> **Selected extract**
-----
Personally I don't think they've done anything really noteworthy, because all they have done is change (ignore) the rules of the game to ones which benefit their algorithm and done so in an environment where no other agents were permitted to act according to their rules. If we suddenly decided that cheating was a viable strategy in game theory problems, then many of the current optimal solutions would suddenly become sub-optimal.

Besides, I hate cheaters! ;)

Timkin

Share this post


Link to post
Share on other sites
The story did strike me as a puff piece advertising the next round of competition. While I agree that new insights can be gained by studying the various ways that collusion leads to success in the game, I don't think Southampton should have been awarded any kind of prize for cheating. It seems to me that they ruined the credibility of the competition. Who would enter now knowing that the other contestants are probably cheating?

Share this post


Link to post
Share on other sites
why isn't cheating a valid solution, as long as that cheat has no legal and/or damaging social reprecussions? For example, given person A forcing person B to play a game of russian roulette, isn't cheating a valid option for person B? The prisoner's dilemma is similar, major reprecussions for the agents would come to fruition if things don't go correctly for them, so why not cheat?

cheating is a bad word, in this case, because the word cheating connotates academic dishonesty, which IS wrong, it creates a situation in which you can falsely represent yourself as being knowledgeable, which could later lead to problems with your career (specifically, losing money for the company that you work for). Cheating on a test hurts other people around you.

But in the case of the prisoner's dilemma, the "game" is really just "cops vs robbers". The fact that the formal game has the restriction that it is impossible for the robbers to communicate just points out a fundamental flaw in the game, it doesn't represent anything real.
-----
> **Information shown**
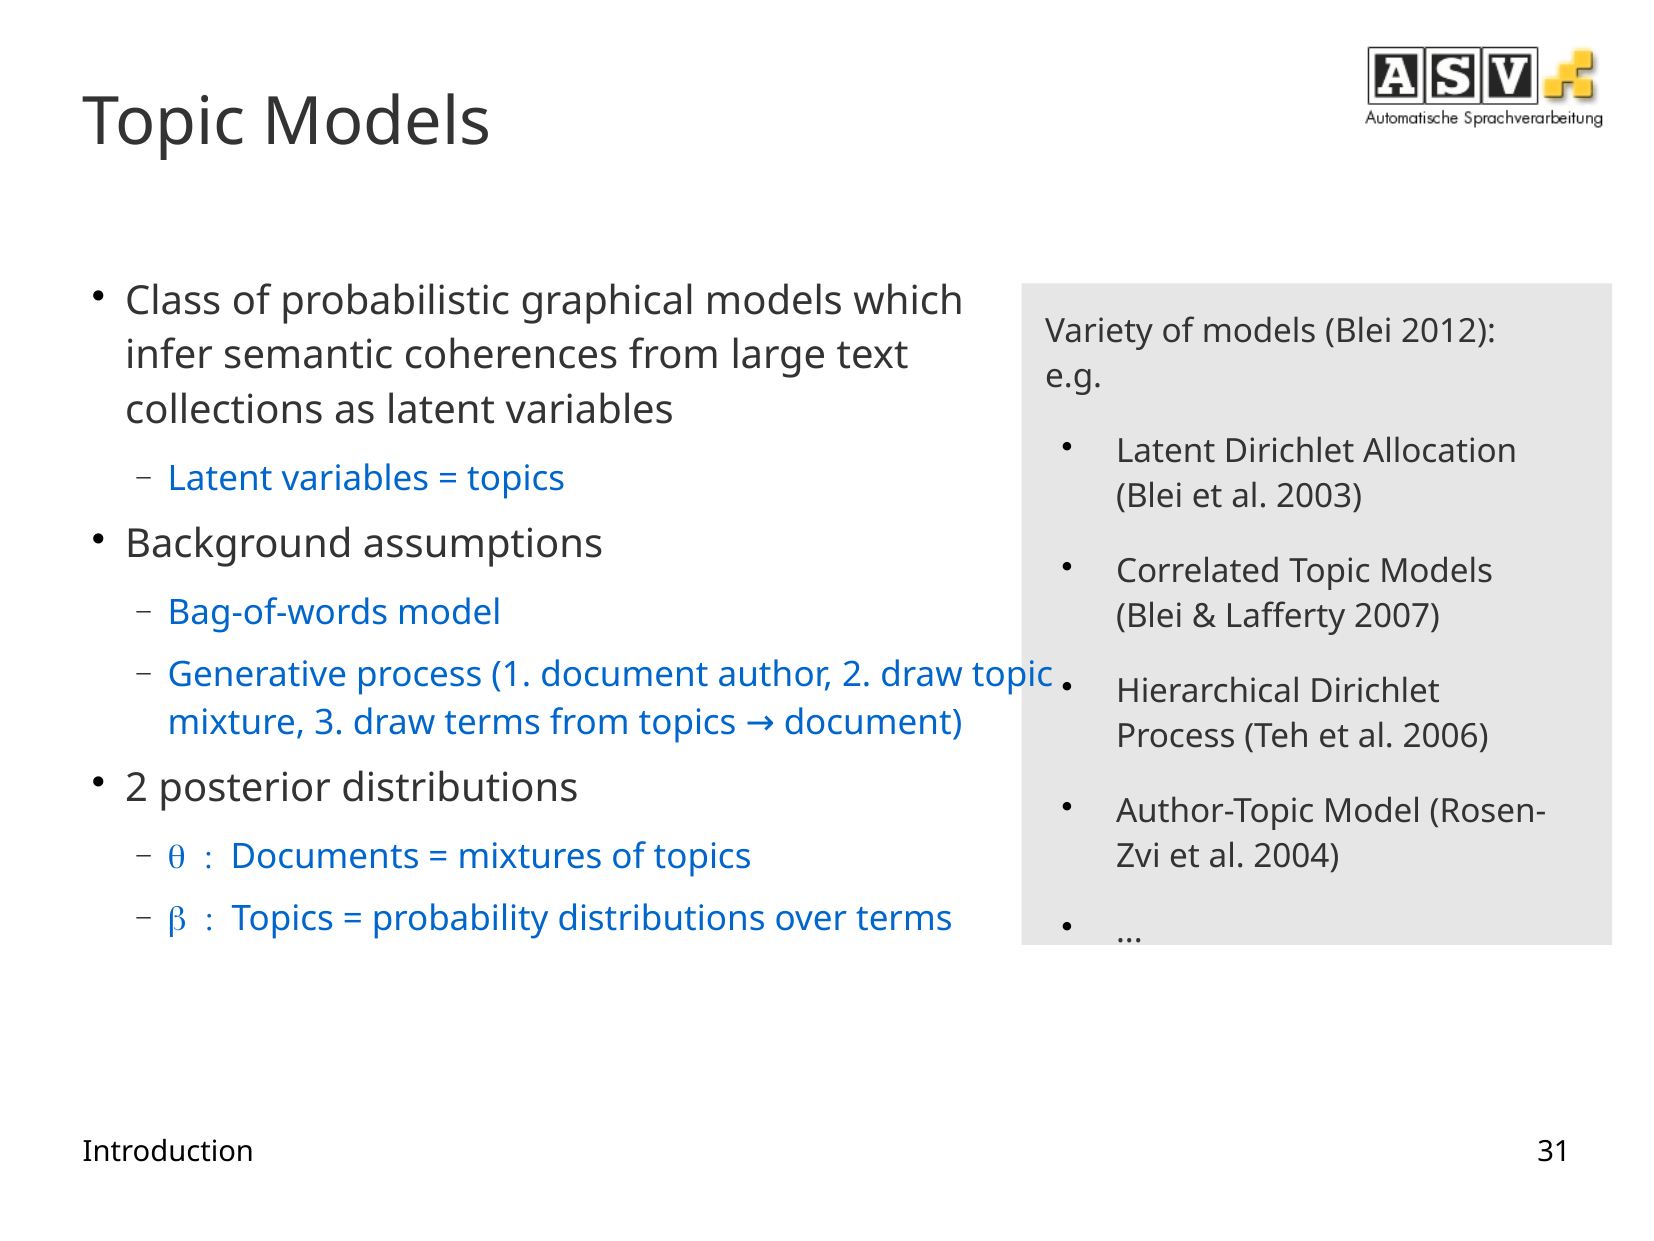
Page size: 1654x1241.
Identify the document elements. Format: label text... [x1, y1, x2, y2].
-----
Reproduce, word for word, the part of the forum thread about cheating in the prisoner's dilemma from "Personally I don't" to "hate cheaters! ;)".

Personally I don't think they've done anything really noteworthy, because all they have done is change (ignore) the rules of the game to ones which benefit their algorithm and done so in an environment where no other agents were permitted to act according to their rules. If we suddenly decided that cheating was a viable strategy in game theory problems, then many of the current optimal solutions would suddenly become sub-optimal.

Besides, I hate cheaters! ;)